Palestra, Tarantino e os EUA

Se fosse filme, não seria tão bem roteirizado

Os Estados Unidos da América precisam de inimigos e, para isso, criam demônios. Rivais a serem perseguidos por um suposto motivo plausível que viabilize e valide ações bruscas de dominação e controle. Estabelece uma “Guerra ao Crime” em que ele, como país e centro de comando, crie uma aura de justiça e receba o selo da invisibilidade para agir. Forja a defesa que ataca livremente.

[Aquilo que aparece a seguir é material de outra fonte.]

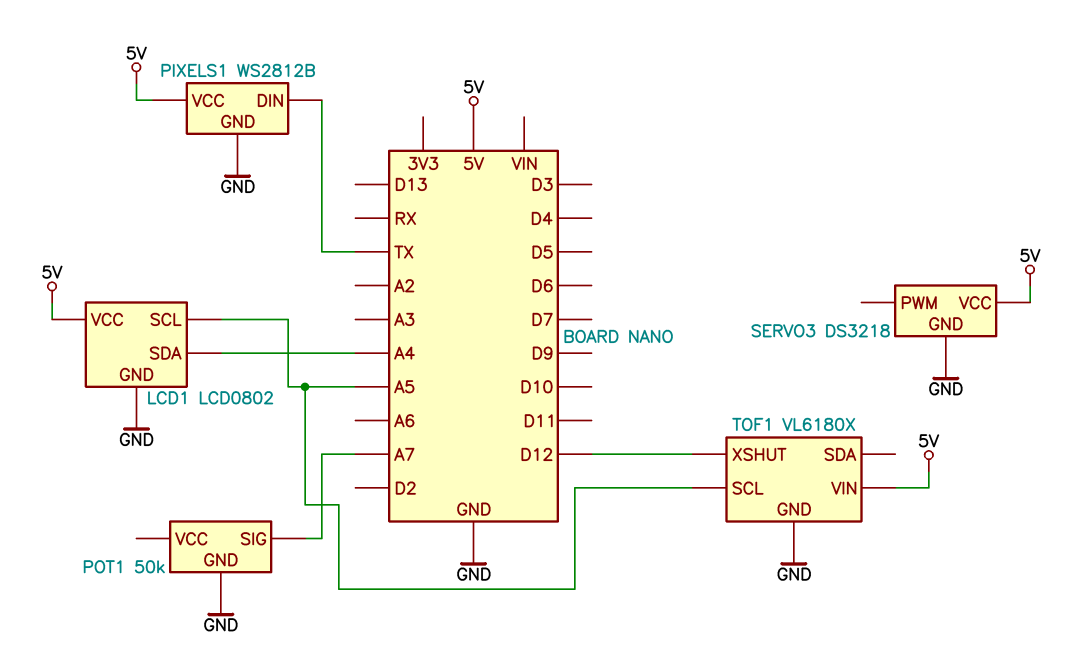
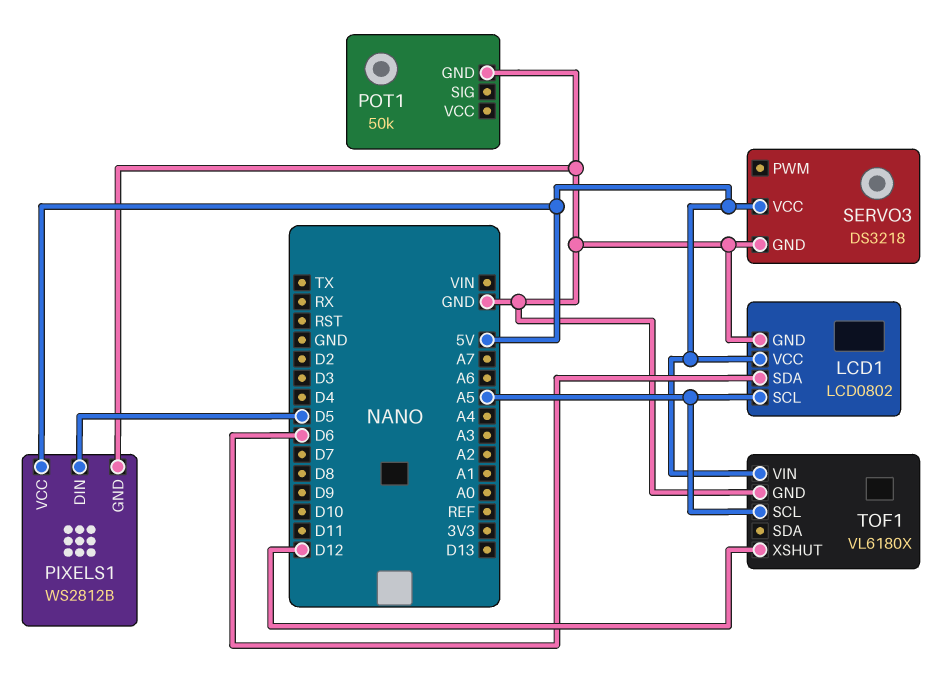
LCD1 pin SDA: A4 -> D6
PIXELS1 pin DIN: TX -> D5
POT1 pin SIG: A7 -> none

Cresce. Doutrina e retira o foco. Spotlight, o filme, por exemplo. Toma a fonte de luz e direciona ao seu gosto para que lhe sobre a sombra, lugar confortável que disfarça erros, que penumbra dificuldades, que abre caminho para sobreviver. Dá comida aos leões, mas a carne é a dos outros, é claro. Bode expiatório, um boi de piranha.

O torcedor foi o boi de piranha.

O Palmeiras é um clube de convicções, de fé, de irredutibilidade. O fracasso e a glória fazem parte da história dele, mas o modus operandi faz parte da essência. É 100%. É política. É ame ou deixe-o. É meticuloso. Observa e controla o que o cerca e se prepara para a ação. Se as nuvens se atentarem ao amontoamento e a tempestade se avizinhar, que se molhem os outros. Custe o que custar.

O Palmeiras não era esse paladino do mal. Era mais democracia, era mais amável, era mais próximo, era mais carinho. O Palmeiras era ligado com os seus. Não à toa, quando deu errado, ele teve essa gente ao lado. Do gigante concreto novo, mas do velho e chuvoso municipal em dia de série B.

Endeavour.
Foi amor.
Foi amizade.
Parece o Estado Islâmico.

Existe uma linha de raciocínio nesse momento. Do lado de cá, meia dúzia perde a mão. Do lado de lá, criam demônios para unir o seu povo em prol de um bem maior. Descaracterizam uma situação e reconstroem a narrativa ao seu favor. Uma habilidade rara de fazer do factoide o fato. É como se fosse possível parar o tempo e remontar a cena. Tarantinizar a vida.

A conquista do estadual foi a caixa maldita de Seven, aquele outro filme.

Aliás, foi a caixa de pandora ao contrário. A conquista expôs os problemas e abriu cicatrizes. Parece, então, que a solução foi cegar. Ignorar. Fazer com que a caixa nunca fosse aberta. Fazer com que existisse um inimigo na hora de matar o inocente. É como usar um pó de pirilimpimpim e fingir que há paz. É o happy end às avessas.

O Palmeiras construiu a cena. Os Estados Unidos sempre fizeram. O cinema repete os dois primeiros. A vida não costuma se repetir nas histórias, mas é certo que mais uma Guerra ao Crime está em plena atividade.